For a long time L.A. has been an afterthought in Hip Hop. Unlike the old west coast sound of the G-funk era, the new west coast sound is a direct by-product of the resurgence of East Coast Hip Hop in the late 90’s and the explosion of Southern Hip Hop in the 2000s, which sonically, makes for a perfectly mixed cocktail of great music, and Dom Kennedy’s Get Home Safely is a prime example of the sounds of the new west.
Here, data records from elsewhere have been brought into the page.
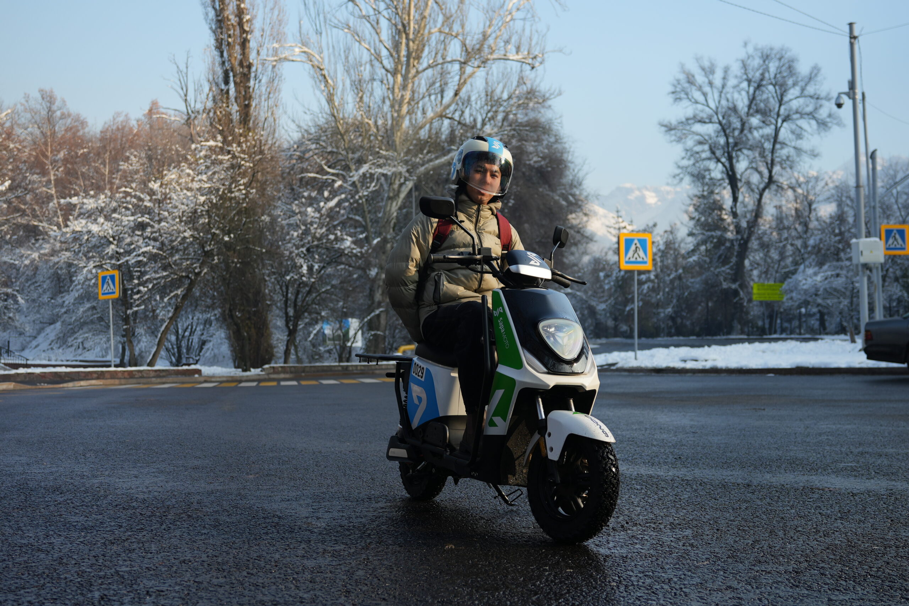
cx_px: 454
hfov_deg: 46.4
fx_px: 1060
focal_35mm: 42
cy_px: 303
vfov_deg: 31.9
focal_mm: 28
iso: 100
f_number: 2.8
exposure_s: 1/100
GHS is Dom’s second studio album off his indie label, Other People’s Money, and the ambitious MC has no plans on stopping anytime soon. He has put out an impressive catalogue of work since his 2008 debut; seven mixtapes and two studio albums. The production on GHS is mostly produced by The Futuristics, which consists of laid-back neo funk-synth driven beats that you can drive around the city to. The album isn’t bar heavy but Dom’s straightforward style doesn’t call for that. In songs like Black Bentleys, Erica Pt. 2, and After School, Dom introspectively canvasses his philosophies and life experiences. The language in GHS is actually very simple but his mature perspectives provoke thought. In 17 he raps “Back when I was 17, I had a notion/That I would see the world across the ocean/My dad be workin’ hard but he got no promotion/And he there every day, that’s devotion.”
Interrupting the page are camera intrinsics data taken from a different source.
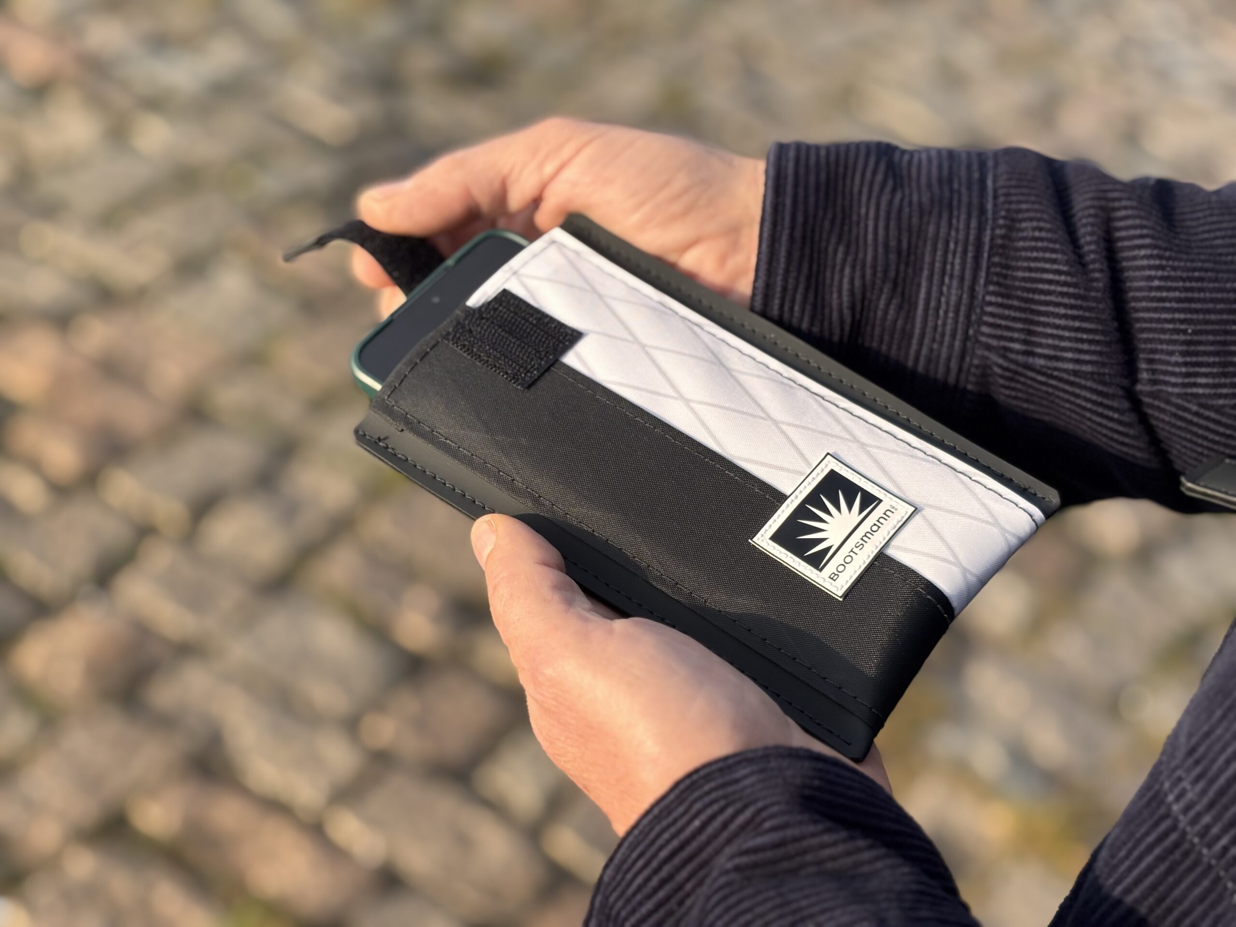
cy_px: 464
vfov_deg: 28.0
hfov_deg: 36.8
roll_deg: -12.9
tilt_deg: -33.4
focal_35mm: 52
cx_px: 618
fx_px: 1857
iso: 32
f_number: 1.6
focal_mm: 5.96
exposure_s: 1/1479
Get Home Safely is exactly what it sounds like. It’s not as overt as the film The Hangover but the undertone of GHS illustrates the alluring reality of living the fast life in L.A. Dom Kennedy’s life is one big party. GHS is a celebratory album to life, grinding, and having fun. With the west coast experiencing a long awaited renaissance, Dom Kennedy’s footprints stand firmly cemented in this new era of fresh coast MCs.